* **Your objective**
The answer must consist only of the lines in the records below from the line with "middle tip: (220, 91)" to the line with "wrist: (213, 485)", both included, copied word for word with every picture left out.

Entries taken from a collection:
===============
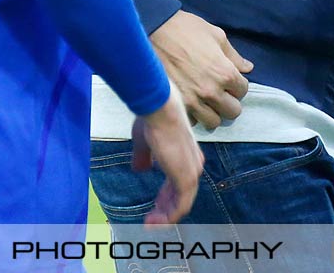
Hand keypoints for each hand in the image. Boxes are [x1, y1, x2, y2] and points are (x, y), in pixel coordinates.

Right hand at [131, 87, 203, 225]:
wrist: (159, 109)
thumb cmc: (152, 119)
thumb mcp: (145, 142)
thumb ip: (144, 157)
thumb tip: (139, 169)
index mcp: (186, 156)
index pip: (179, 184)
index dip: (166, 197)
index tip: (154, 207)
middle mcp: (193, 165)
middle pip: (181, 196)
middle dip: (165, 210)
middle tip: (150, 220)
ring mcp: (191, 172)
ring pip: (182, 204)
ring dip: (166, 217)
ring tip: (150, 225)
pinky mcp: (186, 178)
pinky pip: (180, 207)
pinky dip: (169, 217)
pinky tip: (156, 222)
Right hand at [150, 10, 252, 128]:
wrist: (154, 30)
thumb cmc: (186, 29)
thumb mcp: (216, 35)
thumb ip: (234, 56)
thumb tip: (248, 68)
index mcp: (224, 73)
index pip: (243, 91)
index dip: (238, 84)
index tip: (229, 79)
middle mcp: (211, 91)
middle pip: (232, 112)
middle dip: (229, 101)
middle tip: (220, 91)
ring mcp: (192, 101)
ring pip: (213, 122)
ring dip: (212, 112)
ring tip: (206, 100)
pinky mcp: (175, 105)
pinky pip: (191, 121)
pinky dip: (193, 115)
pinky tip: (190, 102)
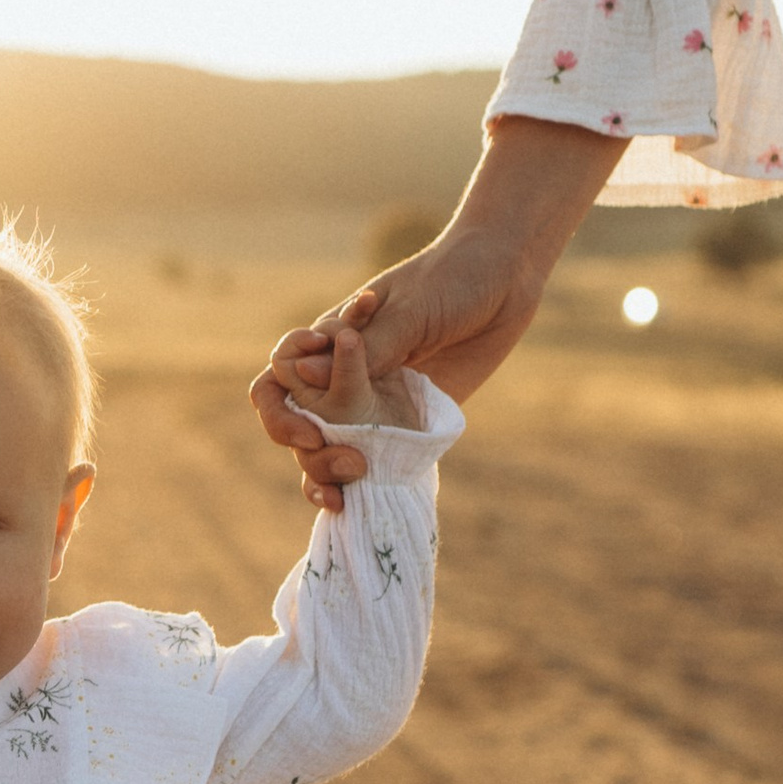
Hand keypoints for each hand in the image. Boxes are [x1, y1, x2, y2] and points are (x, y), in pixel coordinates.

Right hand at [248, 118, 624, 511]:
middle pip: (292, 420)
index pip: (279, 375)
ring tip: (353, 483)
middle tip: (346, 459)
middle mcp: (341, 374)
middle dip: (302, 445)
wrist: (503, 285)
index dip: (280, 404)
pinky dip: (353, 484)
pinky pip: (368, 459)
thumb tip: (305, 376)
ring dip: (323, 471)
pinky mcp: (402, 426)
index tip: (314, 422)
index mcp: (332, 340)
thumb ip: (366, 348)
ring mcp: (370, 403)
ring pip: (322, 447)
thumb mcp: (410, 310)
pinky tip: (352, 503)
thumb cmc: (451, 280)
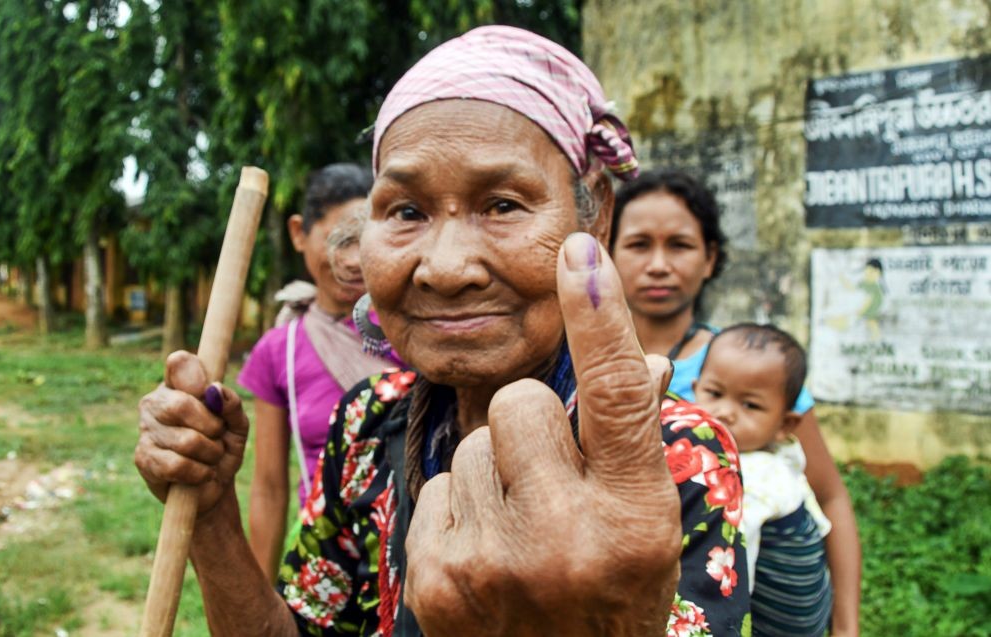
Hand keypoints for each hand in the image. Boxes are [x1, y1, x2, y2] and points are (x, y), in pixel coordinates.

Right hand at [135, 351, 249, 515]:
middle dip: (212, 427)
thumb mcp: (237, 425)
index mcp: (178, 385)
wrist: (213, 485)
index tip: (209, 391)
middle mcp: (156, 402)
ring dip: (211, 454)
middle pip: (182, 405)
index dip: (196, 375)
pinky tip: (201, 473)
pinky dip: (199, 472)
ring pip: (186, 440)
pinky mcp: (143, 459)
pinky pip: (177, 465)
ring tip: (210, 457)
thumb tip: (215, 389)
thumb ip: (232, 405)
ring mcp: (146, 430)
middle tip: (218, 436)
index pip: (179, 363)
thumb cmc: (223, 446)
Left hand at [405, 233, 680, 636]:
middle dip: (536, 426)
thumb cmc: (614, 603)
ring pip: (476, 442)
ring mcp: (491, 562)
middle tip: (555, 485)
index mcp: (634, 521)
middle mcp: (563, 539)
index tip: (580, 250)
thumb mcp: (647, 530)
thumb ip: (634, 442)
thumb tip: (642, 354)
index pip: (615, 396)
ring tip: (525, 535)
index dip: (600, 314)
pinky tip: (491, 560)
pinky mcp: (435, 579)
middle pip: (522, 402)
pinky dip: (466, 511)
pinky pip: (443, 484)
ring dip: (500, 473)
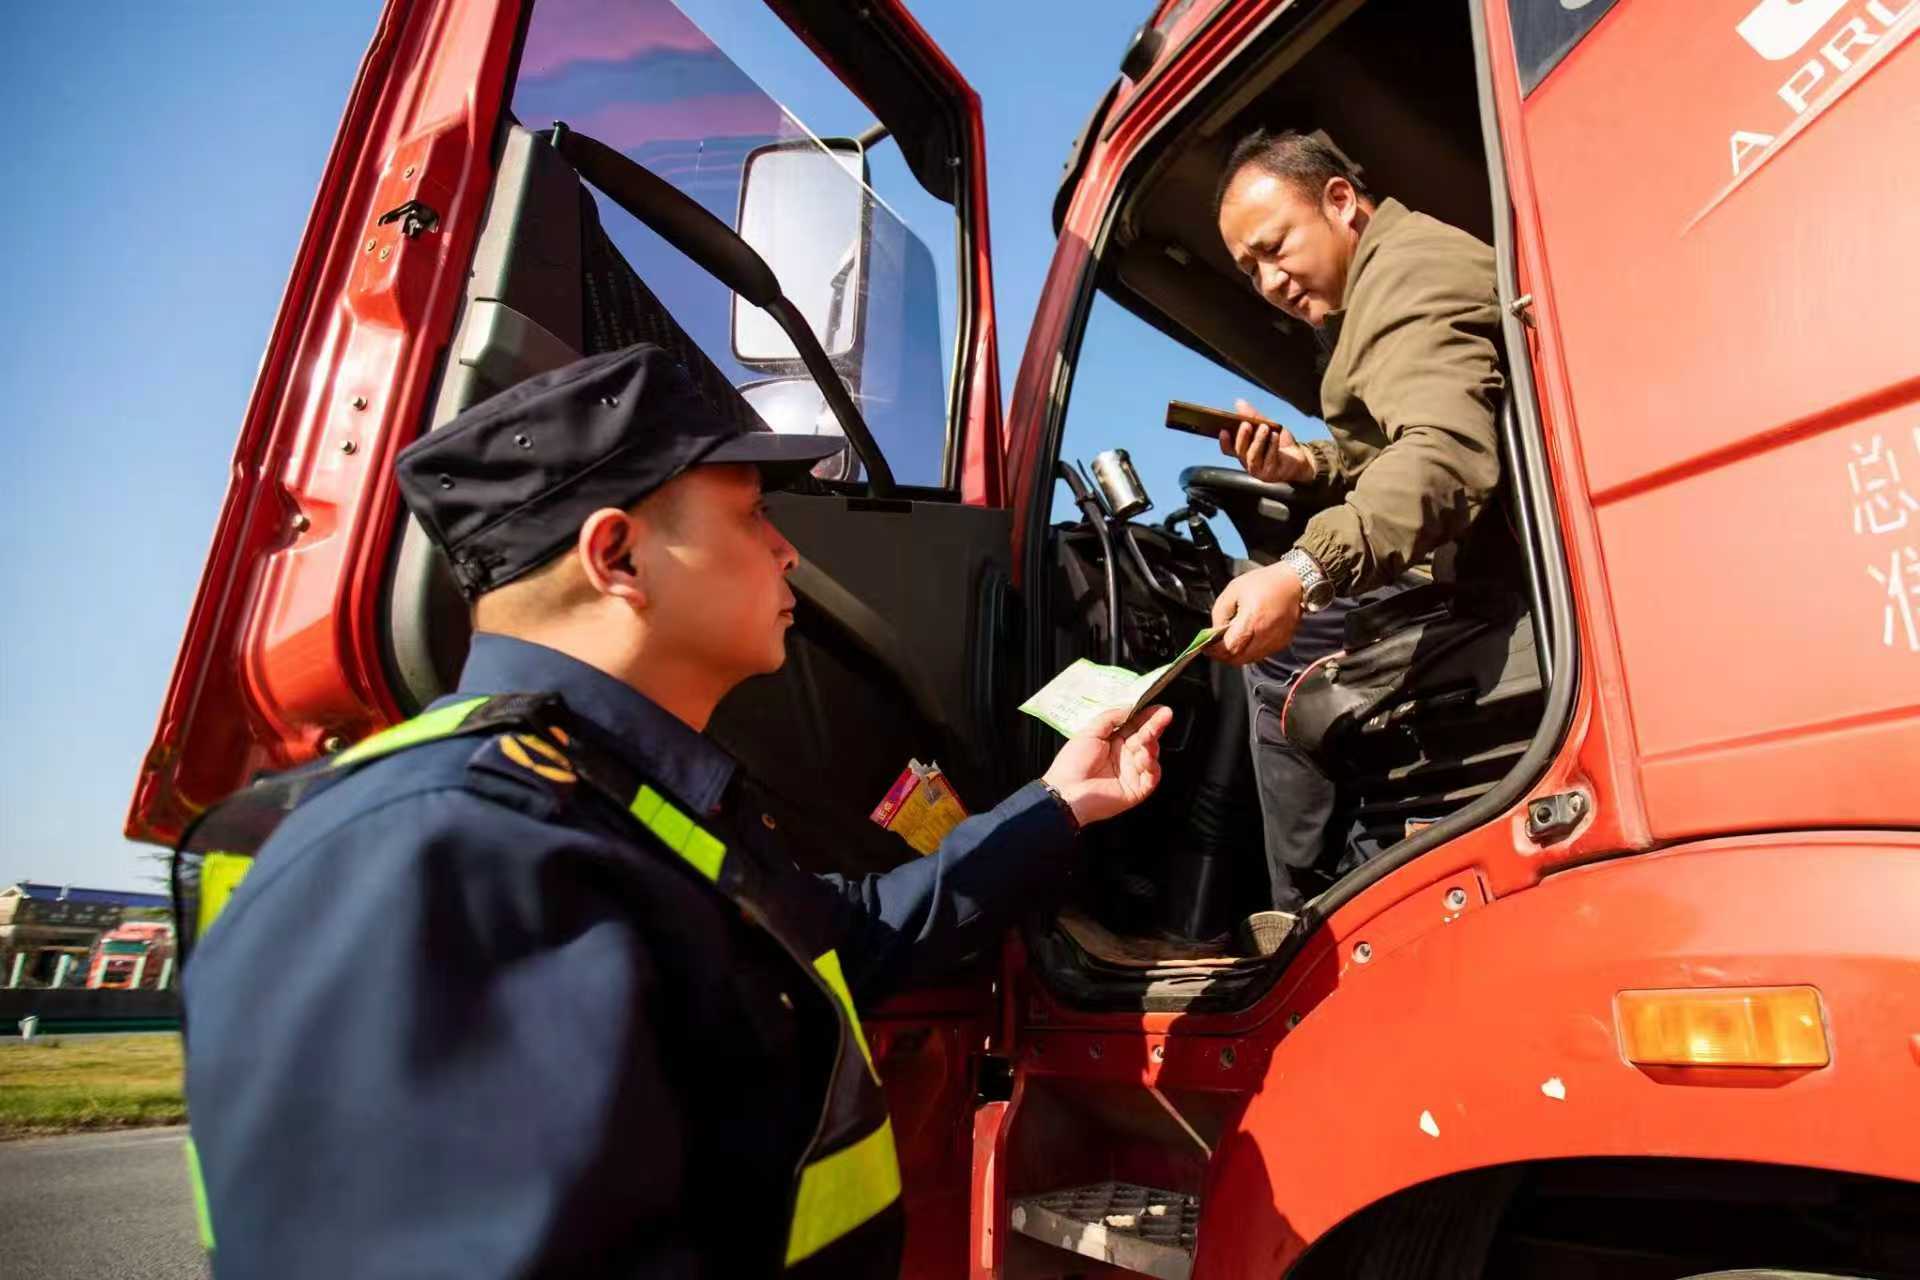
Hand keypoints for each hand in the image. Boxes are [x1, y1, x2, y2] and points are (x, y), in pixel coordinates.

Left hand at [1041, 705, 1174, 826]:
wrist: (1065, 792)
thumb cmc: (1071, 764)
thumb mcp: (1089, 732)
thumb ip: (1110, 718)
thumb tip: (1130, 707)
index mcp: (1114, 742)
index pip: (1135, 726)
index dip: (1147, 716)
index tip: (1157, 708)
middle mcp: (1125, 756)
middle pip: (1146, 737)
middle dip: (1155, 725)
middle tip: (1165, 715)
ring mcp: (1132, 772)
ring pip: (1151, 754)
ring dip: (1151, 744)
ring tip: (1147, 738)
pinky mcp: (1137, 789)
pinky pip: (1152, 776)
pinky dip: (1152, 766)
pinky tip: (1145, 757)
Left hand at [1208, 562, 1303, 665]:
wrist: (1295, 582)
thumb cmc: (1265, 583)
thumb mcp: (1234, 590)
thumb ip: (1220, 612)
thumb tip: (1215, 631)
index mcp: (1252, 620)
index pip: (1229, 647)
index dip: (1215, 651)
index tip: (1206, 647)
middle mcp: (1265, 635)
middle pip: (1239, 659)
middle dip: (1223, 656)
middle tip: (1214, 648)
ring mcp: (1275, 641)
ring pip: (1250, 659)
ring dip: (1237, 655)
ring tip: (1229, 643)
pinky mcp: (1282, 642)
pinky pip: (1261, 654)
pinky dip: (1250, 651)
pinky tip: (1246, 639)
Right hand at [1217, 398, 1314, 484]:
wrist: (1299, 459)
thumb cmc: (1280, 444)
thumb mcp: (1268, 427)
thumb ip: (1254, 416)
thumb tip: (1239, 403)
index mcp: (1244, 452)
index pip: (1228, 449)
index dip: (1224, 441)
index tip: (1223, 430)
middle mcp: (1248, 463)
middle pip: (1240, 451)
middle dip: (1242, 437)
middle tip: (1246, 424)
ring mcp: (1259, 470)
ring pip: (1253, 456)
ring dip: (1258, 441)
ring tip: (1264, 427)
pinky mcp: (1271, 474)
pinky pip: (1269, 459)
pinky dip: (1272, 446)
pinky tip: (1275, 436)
===============
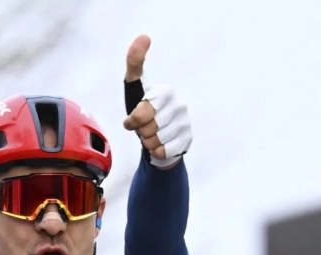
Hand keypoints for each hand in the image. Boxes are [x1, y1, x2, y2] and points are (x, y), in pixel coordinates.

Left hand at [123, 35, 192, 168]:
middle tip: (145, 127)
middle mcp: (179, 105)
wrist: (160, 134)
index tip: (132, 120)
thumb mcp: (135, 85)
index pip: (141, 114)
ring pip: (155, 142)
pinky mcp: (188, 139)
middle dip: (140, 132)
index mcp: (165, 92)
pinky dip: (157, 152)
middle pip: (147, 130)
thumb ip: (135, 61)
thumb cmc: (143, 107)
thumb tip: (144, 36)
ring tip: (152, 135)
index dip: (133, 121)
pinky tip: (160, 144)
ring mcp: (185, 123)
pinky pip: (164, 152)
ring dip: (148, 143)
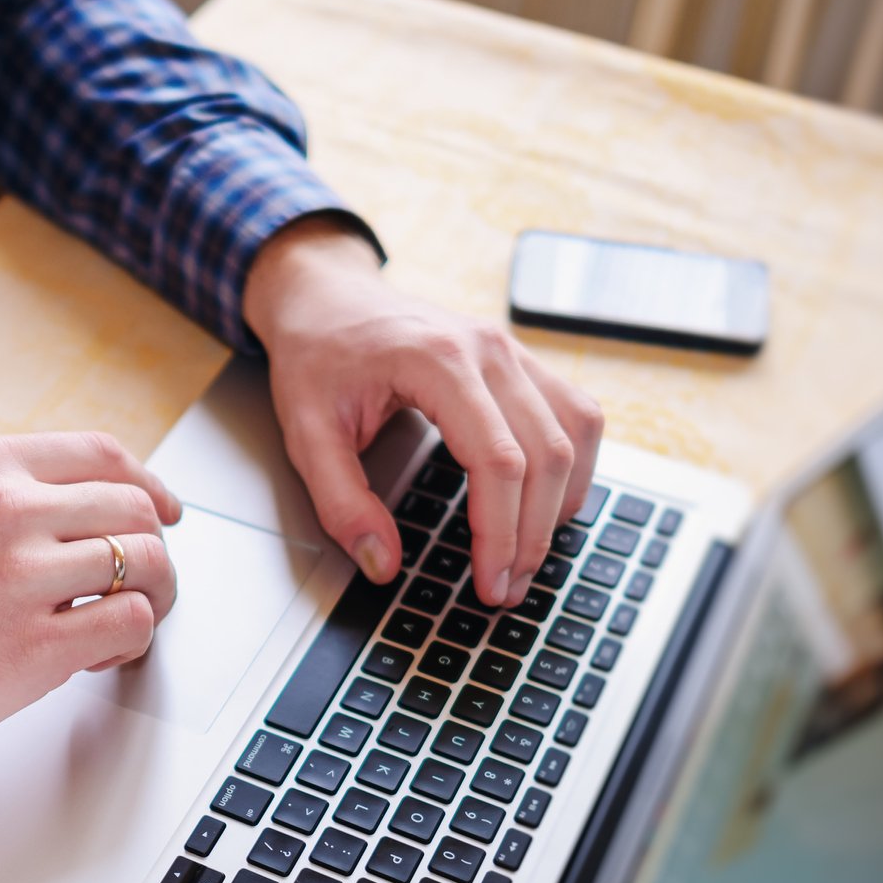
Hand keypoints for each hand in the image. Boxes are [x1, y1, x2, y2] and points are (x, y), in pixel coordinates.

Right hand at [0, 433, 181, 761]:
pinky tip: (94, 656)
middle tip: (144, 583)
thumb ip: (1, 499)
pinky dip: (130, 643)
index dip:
===============
* **Solution for this exercise**
middle tip: (220, 91)
ring mcp: (192, 101)
ring pip: (213, 122)
ring dip: (212, 112)
ring tip: (206, 100)
pinky mcp: (175, 105)
pinky pip: (191, 121)
pinky dip: (193, 115)
pinky tip: (190, 102)
Hand keypoints for each hand in the image. Boxes are [x1, y1, x2, y2] and points are (x, y), in pixel coordinates.

Right hand at [248, 118, 624, 511]:
middle pip: (292, 420)
index pip: (279, 375)
ring tip: (353, 483)
middle tip: (346, 459)
middle mcp: (341, 374)
middle dip: (302, 445)
wrist: (503, 285)
index dip: (280, 404)
pinky dip: (353, 484)
pinky pip: (368, 459)
thumb tip: (305, 376)
ring dip: (323, 471)
pinky mcp: (402, 426)
index tip: (314, 422)
index mcp: (332, 340)
thumb ip: (366, 348)
ring mcp: (370, 403)
ring pip: (322, 447)
thumb mcp: (410, 310)
pinky tip: (352, 503)
thumb cmc: (451, 280)
Hand keypoints for each hand in the image. Boxes are [x1, y1, x2, y2] and points are (x, y), in pixel coordinates.

Right hand at [135, 351, 249, 515]:
middle dip: (212, 427)
thumb mcp: (237, 425)
index mcp: (178, 385)
wrist: (213, 485)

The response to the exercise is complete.